Lecturers now perceive that the conditions for the merger (not the possible university designation) will dramatically hurt this success.
The Government’s basis for the merger of Tralee and CIT is based primarily on cost savings and rationalisation, another manifestation of continued austerity. This is proven in the blueprint document, which formed the basis for the merger, the National Strategy for Higher Education to 2030, also known as the Hunt report.
This report, alongside the Bord Snip Nua report which preceded it, demands ‘rationalisation’ of the Institutes of Technology. It also demands ‘elimination of unnecessary duplication of provision’ and states its ‘preferred option’ that ‘higher education providers within a region (and, where appropriate, nationally) will proactively come together to examine the scope for rationalisation of programmes’.

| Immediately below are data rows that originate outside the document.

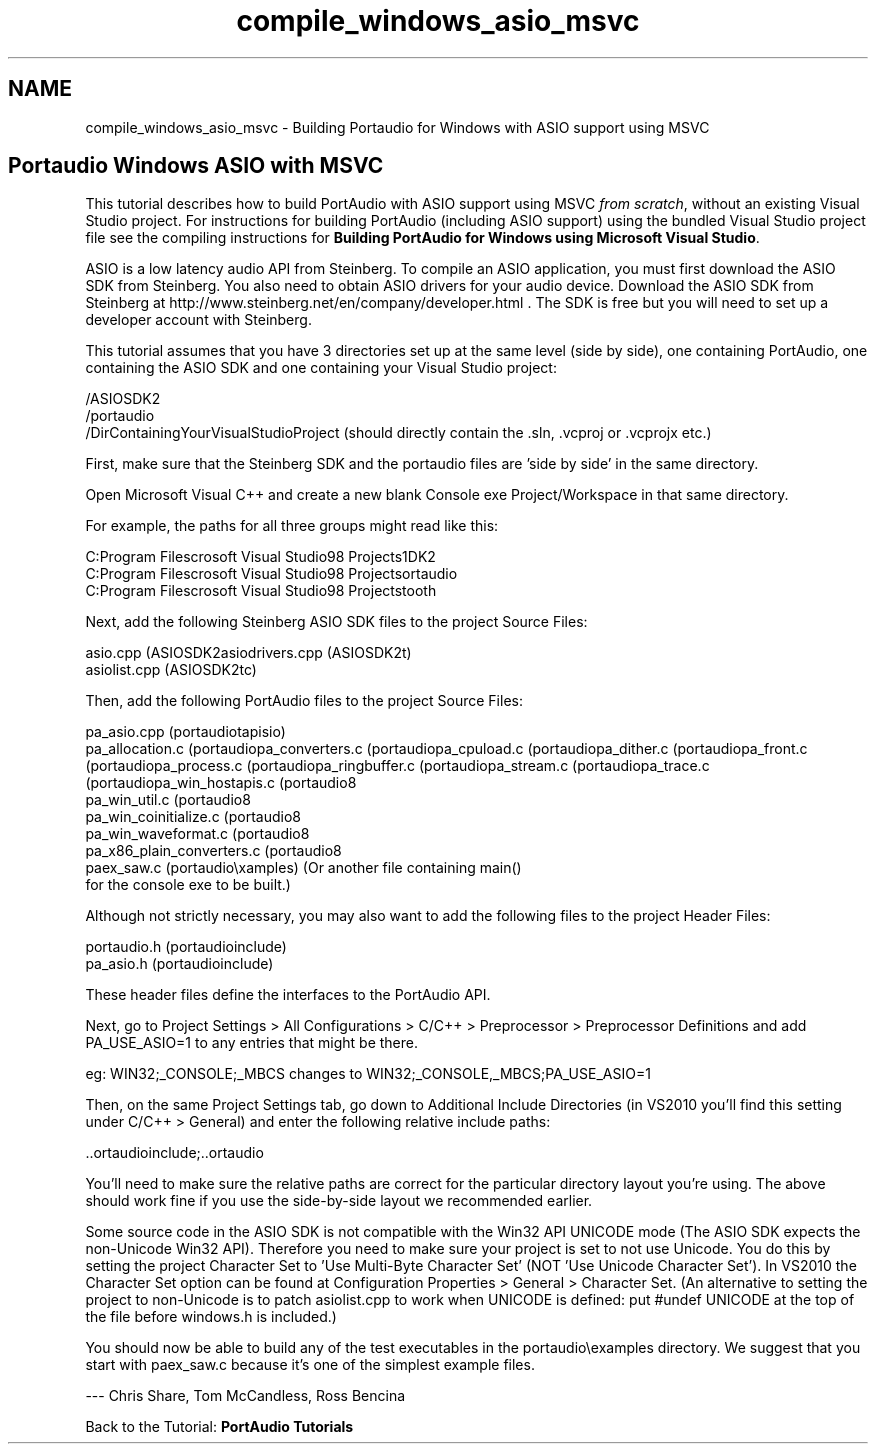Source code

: .TH "compile_windows_asio_msvc" 3 "Thu Apr 28 2016" "Audacity" \" -*- nroff -*-
.ad l
.nh
.SH NAME
compile_windows_asio_msvc \- Building Portaudio for Windows with ASIO support using MSVC 

.SH "Portaudio Windows ASIO with MSVC"
.PP
This tutorial describes how to build PortAudio with ASIO support using MSVC \fIfrom scratch\fP, without an existing Visual Studio project\&. For instructions for building PortAudio (including ASIO support) using the bundled Visual Studio project file see the compiling instructions for \fBBuilding PortAudio for Windows using Microsoft Visual Studio\fP\&.
.PP
ASIO is a low latency audio API from Steinberg\&. To compile an ASIO application, you must first download the ASIO SDK from Steinberg\&. You also need to obtain ASIO drivers for your audio device\&. Download the ASIO SDK from Steinberg at http://www.steinberg.net/en/company/developer.html \&. The SDK is free but you will need to set up a developer account with Steinberg\&.
.PP
This tutorial assumes that you have 3 directories set up at the same level (side by side), one containing PortAudio, one containing the ASIO SDK and one containing your Visual Studio project:
.PP
.PP
.nf
/ASIOSDK2 
/portaudio
/DirContainingYourVisualStudioProject  (should directly contain the \&.sln, \&.vcproj or \&.vcprojx etc\&.)
.fi
.PP
.PP
First, make sure that the Steinberg SDK and the portaudio files are 'side by side' in the same directory\&.
.PP
Open Microsoft Visual C++ and create a new blank Console exe Project/Workspace in that same directory\&.
.PP
For example, the paths for all three groups might read like this:
.PP
.PP
.nf
C:\Program Files\Microsoft Visual Studio\VC98\My Projects\ASIOSDK2
C:\Program Files\Microsoft Visual Studio\VC98\My Projects\portaudio
C:\Program Files\Microsoft Visual Studio\VC98\My Projects\Sawtooth
.fi
.PP
.PP
Next, add the following Steinberg ASIO SDK files to the project Source Files:
.PP
.PP
.nf
asio\&.cpp                        (ASIOSDK2\common)
asiodrivers\&.cpp                 (ASIOSDK2\host)
asiolist\&.cpp                    (ASIOSDK2\host\pc)
.fi
.PP
.PP
Then, add the following PortAudio files to the project Source Files:
.PP
.PP
.nf
pa_asio\&.cpp                     (portaudio\src\hostapi\asio)
pa_allocation\&.c                 (portaudio\src\common)
pa_converters\&.c                 (portaudio\src\common)
pa_cpuload\&.c                    (portaudio\src\common)
pa_dither\&.c                     (portaudio\src\common)
pa_front\&.c                      (portaudio\src\common)
pa_process\&.c                    (portaudio\src\common)
pa_ringbuffer\&.c                 (portaudio\src\common)
pa_stream\&.c                     (portaudio\src\common)
pa_trace\&.c                      (portaudio\src\common)
pa_win_hostapis\&.c               (portaudio\src\os\win)
pa_win_util\&.c                   (portaudio\src\os\win)
pa_win_coinitialize\&.c           (portaudio\src\os\win)
pa_win_waveformat\&.c             (portaudio\src\os\win)
pa_x86_plain_converters\&.c       (portaudio\src\os\win)
paex_saw\&.c                      (portaudio\examples)  (Or another file containing main() 
                                                      for the console exe to be built\&.)
.fi
.PP
.PP
Although not strictly necessary, you may also want to add the following files to the project Header Files:
.PP
.PP
.nf
portaudio\&.h                     (portaudio\include)
pa_asio\&.h                       (portaudio\include)
.fi
.PP
.PP
These header files define the interfaces to the PortAudio API\&.
.PP
Next, go to Project Settings > All Configurations > C/C++ > Preprocessor > Preprocessor Definitions and add PA_USE_ASIO=1 to any entries that might be there\&.
.PP
eg: WIN32;_CONSOLE;_MBCS changes to WIN32;_CONSOLE,_MBCS;PA_USE_ASIO=1
.PP
Then, on the same Project Settings tab, go down to Additional Include Directories (in VS2010 you'll find this setting under C/C++ > General) and enter the following relative include paths:
.PP
.PP
.nf
\&.\&.\portaudio\include;\&.\&.\portaudio\src\common;\&.\&.\portaudio\src\os\win;\&.\&.\asiosdk2\common;\&.\&.\asiosdk2\host;\&.\&.\asiosdk2\host\pc
.fi
.PP
.PP
You'll need to make sure the relative paths are correct for the particular directory layout you're using\&. The above should work fine if you use the side-by-side layout we recommended earlier\&.
.PP
Some source code in the ASIO SDK is not compatible with the Win32 API UNICODE mode (The ASIO SDK expects the non-Unicode Win32 API)\&. Therefore you need to make sure your project is set to not use Unicode\&. You do this by setting the project Character Set to 'Use Multi-Byte Character Set' (NOT 'Use Unicode Character Set')\&. In VS2010 the Character Set option can be found at Configuration Properties > General > Character Set\&. (An alternative to setting the project to non-Unicode is to patch asiolist\&.cpp to work when UNICODE is defined: put #undef UNICODE at the top of the file before windows\&.h is included\&.)
.PP
You should now be able to build any of the test executables in the portaudio\\examples directory\&. We suggest that you start with paex_saw\&.c because it's one of the simplest example files\&.
.PP
--- Chris Share, Tom McCandless, Ross Bencina
.PP
Back to the Tutorial: \fBPortAudio Tutorials\fP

This means that with Tralee and CIT merging, some courses which happen in both Cork and Tralee will be axed in one of the locations. In other words, a course serving two separate populations in Cork and Kerry is now viewed as ‘duplication’. Students will then have to travel from Cork to Tralee and vice versa for the same course. This will result in hundreds of lecturer redundancies to change something that has been working excellently well right up to now.
This merger is a condition to apply to be a university, which may or may not happen. However, the merger will have to happen one way or the other, because the prime driver is cost-cutting and rationalisation, not university status.
Alongside, rationalisation, the bill contains sweeping changes to lecturers’ (and other CIT staff) contracts, alongside likely changes in terms and conditions of employment. Section 27 (2) of the bill does not guarantee lecturers’ rights to continued collective bargaining on pay agreements. There are also risks to lecturers’ pensions.
A hammer-blow to students, also originating in from the Hunt report, is the prospect of student loans which may take many years to repay.
Under the draft report, Funding Irish Higher Education: A Virtuous Circle of Investment, Quality and Verification (Dec 2015), students will be expected to take on loans and pay back college fees over a 15-year period after they leave college, once they start earning.
Management in CIT might argue that they too are pawns in the game of a cost-cutting policy agenda, driven by the Dept of Public Expenditure and elsewhere.
However, what lecturers and unions find unhelpful, is that management is portraying a one-dimensional picture of the opportunities of well-earned university designation to the public and politicians, while simply denying lecturers’ — and, ultimately, students’ — verifiable fears for what is likely to happen, if changes are not made to the Technological University Bill and the Hunt rationalisation agenda for education.